A medida que ascendía los últimos escalones, vi que su mirada estaba fija en el techo. La piel del rostro, cuello y manos que quedaba al descubierto presentaba un horrible color marrón rosáceo, como el de un cerdo bien cocinado. Tenía la boca completamente abierta y teñida de un negro como el hollín, y parecía tener los ojos cocidos, a juzgar por su desagradable color blanco. Sin embargo, incluso a esta distancia tan corta, el hedor seguía siendo apenas soportable; debía de llevar muerto un tiempo. Días, quizás.
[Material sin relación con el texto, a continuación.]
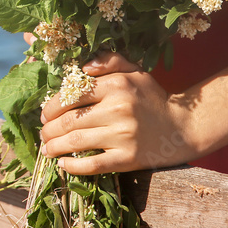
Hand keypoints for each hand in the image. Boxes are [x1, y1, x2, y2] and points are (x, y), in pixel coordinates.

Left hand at [39, 51, 198, 174]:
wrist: (185, 127)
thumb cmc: (153, 98)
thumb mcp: (134, 72)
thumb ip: (109, 61)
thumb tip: (84, 66)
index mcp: (116, 85)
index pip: (72, 95)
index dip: (51, 107)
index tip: (44, 114)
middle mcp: (118, 109)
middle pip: (69, 120)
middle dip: (48, 129)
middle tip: (42, 134)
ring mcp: (123, 135)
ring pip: (76, 141)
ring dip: (55, 147)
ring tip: (47, 149)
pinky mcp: (129, 158)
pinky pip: (94, 164)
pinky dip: (74, 166)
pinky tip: (63, 165)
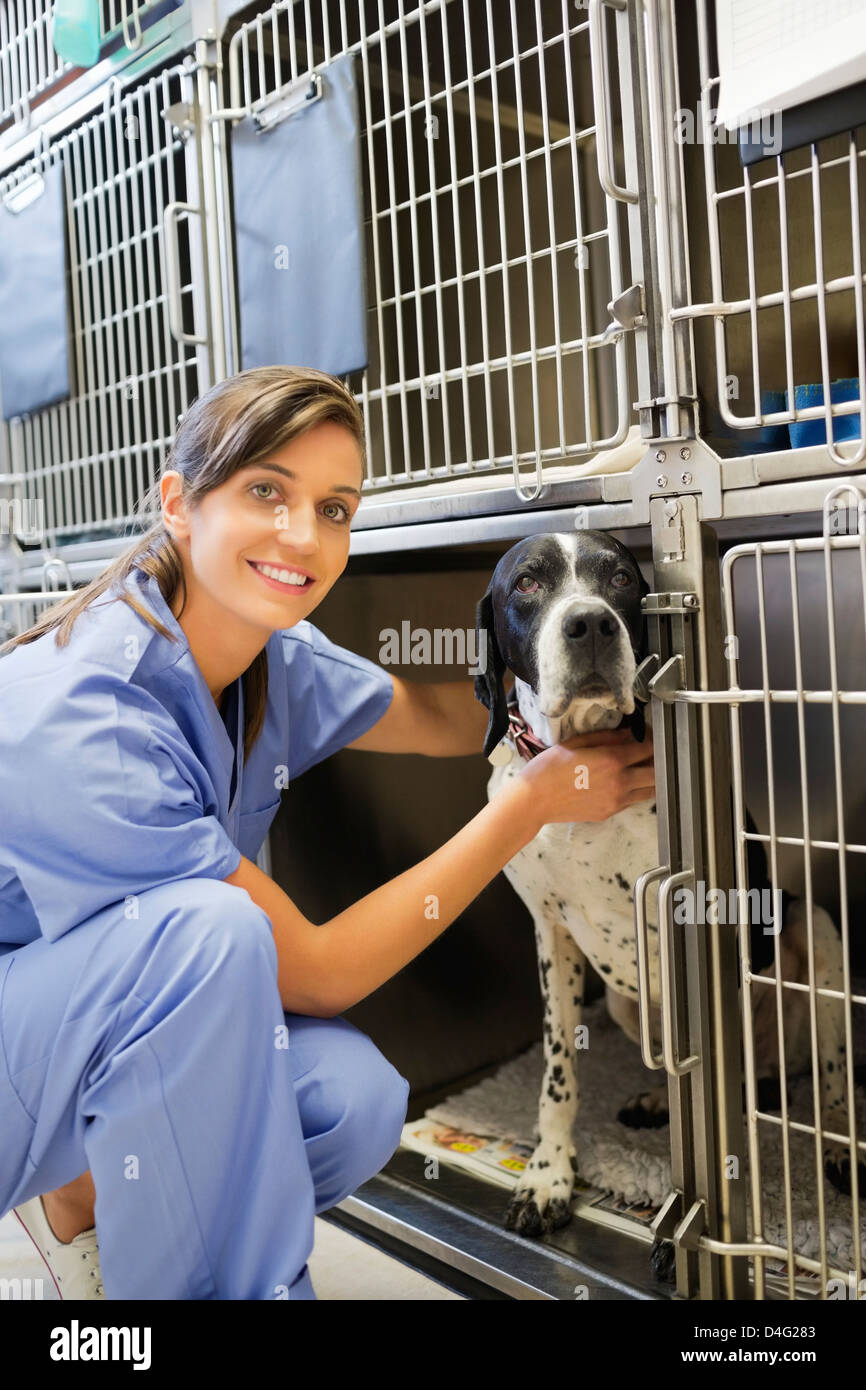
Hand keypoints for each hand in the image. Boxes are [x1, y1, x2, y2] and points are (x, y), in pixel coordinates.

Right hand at [517, 726, 654, 826]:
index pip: (647, 748)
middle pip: (656, 772)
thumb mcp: (577, 742)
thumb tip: (628, 732)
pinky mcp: (610, 812)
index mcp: (612, 760)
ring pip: (650, 790)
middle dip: (657, 760)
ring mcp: (616, 801)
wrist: (535, 800)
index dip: (650, 738)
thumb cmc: (550, 768)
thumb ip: (607, 737)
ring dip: (650, 778)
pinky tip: (624, 781)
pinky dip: (636, 790)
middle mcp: (620, 782)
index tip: (646, 734)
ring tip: (641, 767)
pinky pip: (633, 800)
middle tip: (648, 752)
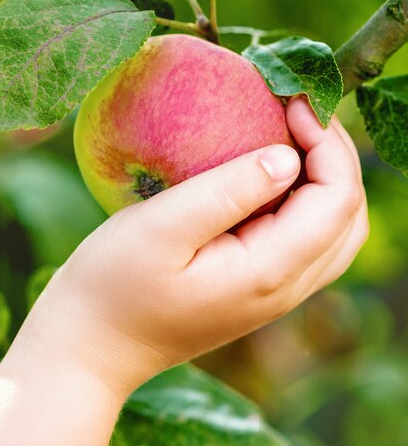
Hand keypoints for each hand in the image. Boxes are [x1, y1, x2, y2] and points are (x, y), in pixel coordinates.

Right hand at [52, 97, 367, 395]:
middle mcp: (287, 288)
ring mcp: (277, 292)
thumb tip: (287, 156)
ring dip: (326, 176)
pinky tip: (269, 171)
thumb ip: (227, 192)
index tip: (292, 99)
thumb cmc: (114, 286)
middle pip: (348, 215)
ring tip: (291, 132)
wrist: (97, 345)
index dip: (329, 144)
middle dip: (336, 155)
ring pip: (335, 230)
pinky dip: (305, 197)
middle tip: (297, 110)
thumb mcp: (161, 228)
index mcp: (270, 272)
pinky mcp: (260, 286)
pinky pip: (306, 237)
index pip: (337, 200)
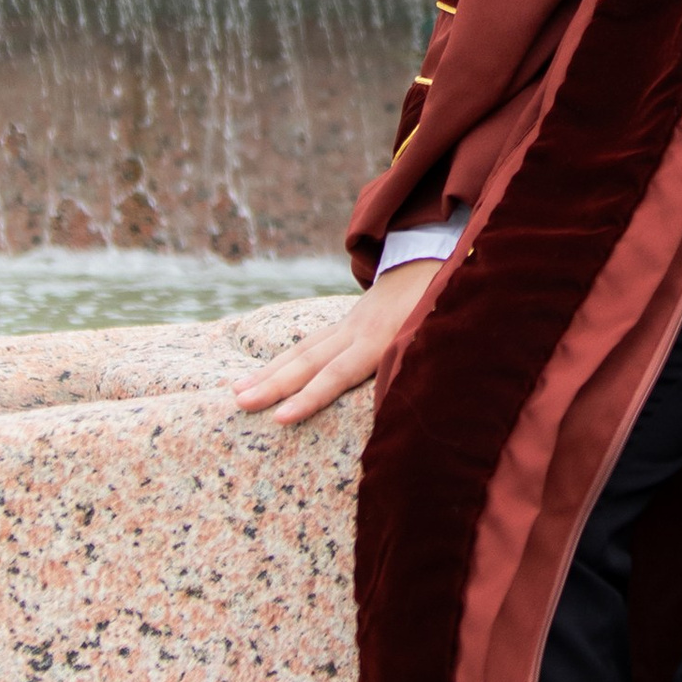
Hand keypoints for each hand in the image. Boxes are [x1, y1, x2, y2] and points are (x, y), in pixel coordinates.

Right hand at [233, 258, 440, 423]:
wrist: (435, 261)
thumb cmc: (445, 306)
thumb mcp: (441, 332)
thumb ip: (425, 358)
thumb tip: (416, 397)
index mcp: (381, 337)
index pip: (338, 373)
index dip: (309, 397)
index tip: (279, 419)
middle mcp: (356, 331)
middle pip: (308, 361)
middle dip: (272, 386)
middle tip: (239, 404)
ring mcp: (347, 326)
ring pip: (301, 351)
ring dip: (268, 373)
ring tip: (237, 393)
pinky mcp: (344, 326)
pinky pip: (307, 345)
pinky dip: (283, 361)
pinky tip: (262, 374)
No intenté buscarle el pulso.

A un policía bien entrenado se le exige que haga dos cosas cuando encuentra un cuerpo: dar aviso y proteger el escenario.

Yo hice las dos cosas mientras esperaba fuera, bajo la lluvia.

Los asesinatos son un tema importante en Scotland Yard, lo que significa que las investigaciones resultan caras de cojones y que no vas a arriesgarte a abrir una para después descubrir que la víctima solo estaba como una cuba y se había echado un sueñecito. En realidad, eso ocurrió una vez, aunque, a decir verdad, el tío estaba en coma por una intoxicación etílica, pero no era un asesinato, a eso voy. Para evitar que alejen a la fuerza a los agentes de las Brigadas de Homicidios de su papeleo de suma importancia, por Londres patrullan los coches de los Equipos de Evaluación de Homicidios, que están listos para abalanzarse en picado y asegurarse de que vale la pena gastarse el dinero y el tiempo en algún cadáver.

Debían de estar cerca, porque el equipo apareció cinco minutos después en, de todos los coches posibles, un Skoda rojo ladrillo en cuya parte trasera seguro que resultaría doloroso sentarse.